The Federal Deposit Insurance Corporation (FDIC) later became the receiver for the Bank. Thereafter, Cadle claims it became the FDIC's assignee on and holder of Rattan's debt. Cadle sent acceleration letters to Gonshor individually and on behalf of Rattan. This suit was initiated after the letters went unanswered.
An answer to the complaint was filed on behalf of Gonshor and “World Wide Hospitality Furniture, Inc., a California corporation erroneously sued herein as Worldwide Rattan, Inc., a defunct California corporation.” Cadle then amended its complaint substituting World Wide Hospitality Furniture, Inc. (Hospitality) for fictitious Doe Defendant No. One.
A final status conference was held February 24, 2005. The trial court's minutes of that conference state “[t]he parties stipulate to a waiver of jury.” A bench trial was conducted on March 1, 2005. At trial, David Hoffer was one of the attorneys representing Gonshor and Hospitality.
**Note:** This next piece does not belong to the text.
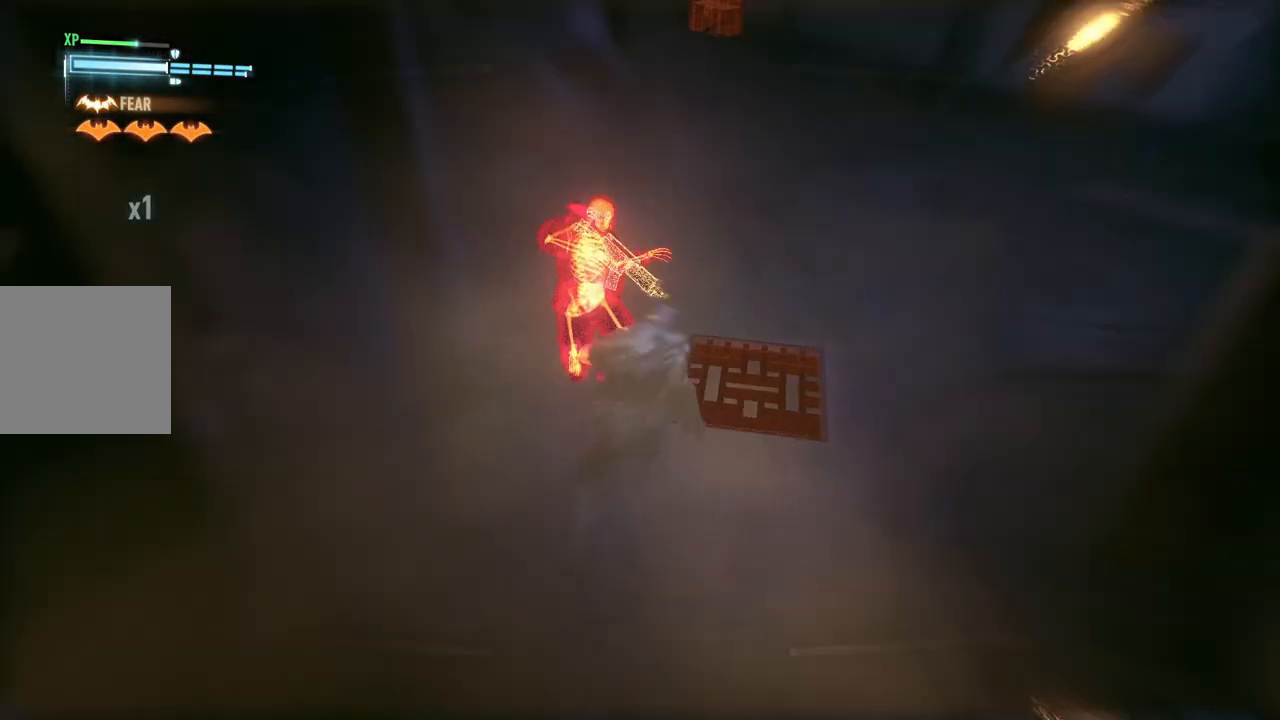
{"buttons": ["X"], "left_stick": "up", "right_stick": "center", "events": [[133, "X", "up"], [217, "X", "down"], [317, "X", "up"], [400, "X", "down"]]}
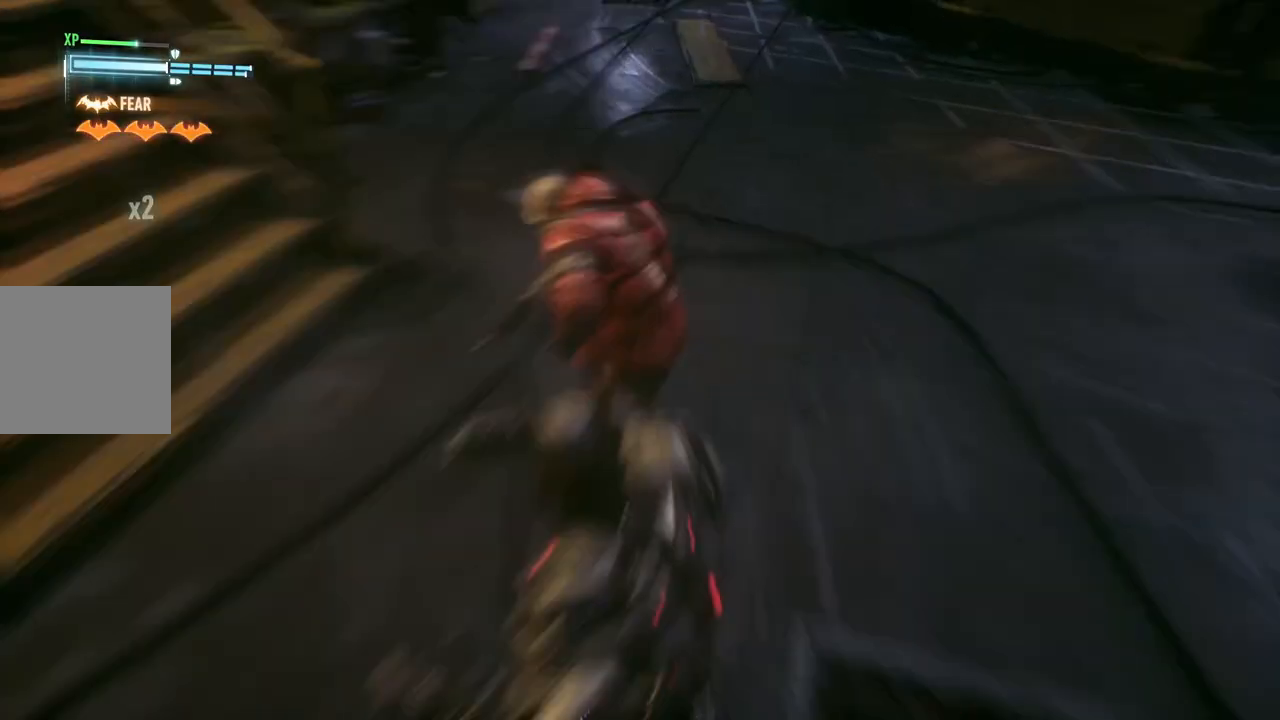
{"buttons": [], "left_stick": "up", "right_stick": "center", "events": [[33, "X", "up"], [133, "X", "down"], [250, "X", "up"]]}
On the morning when the trial began, Cadle moved to preclude Rattan and Hospitality from defending the action. Cadle asserted it had conducted a computer search of the records of the Secretary of State the day before and had learned that the corporate powers of both Rattan and Hospitality were suspended as of February 25, 2005. Attorney Hoffer acknowledged Rattan was a “defunct” corporation, but expressed voiced surprise over its suspension. He insisted that when he last checked on its corporate status, Hospitality had not been suspended. Hoffer asserted that, in any event, Hospitality was not a party to the litigation because it had not been served with the complaint. Because it appeared when answering the complaint, the trial court concluded Hospitality was a proper party. The motion to preclude the corporate defendants from defending the suit was granted, leaving Gonshor to defend the action alone.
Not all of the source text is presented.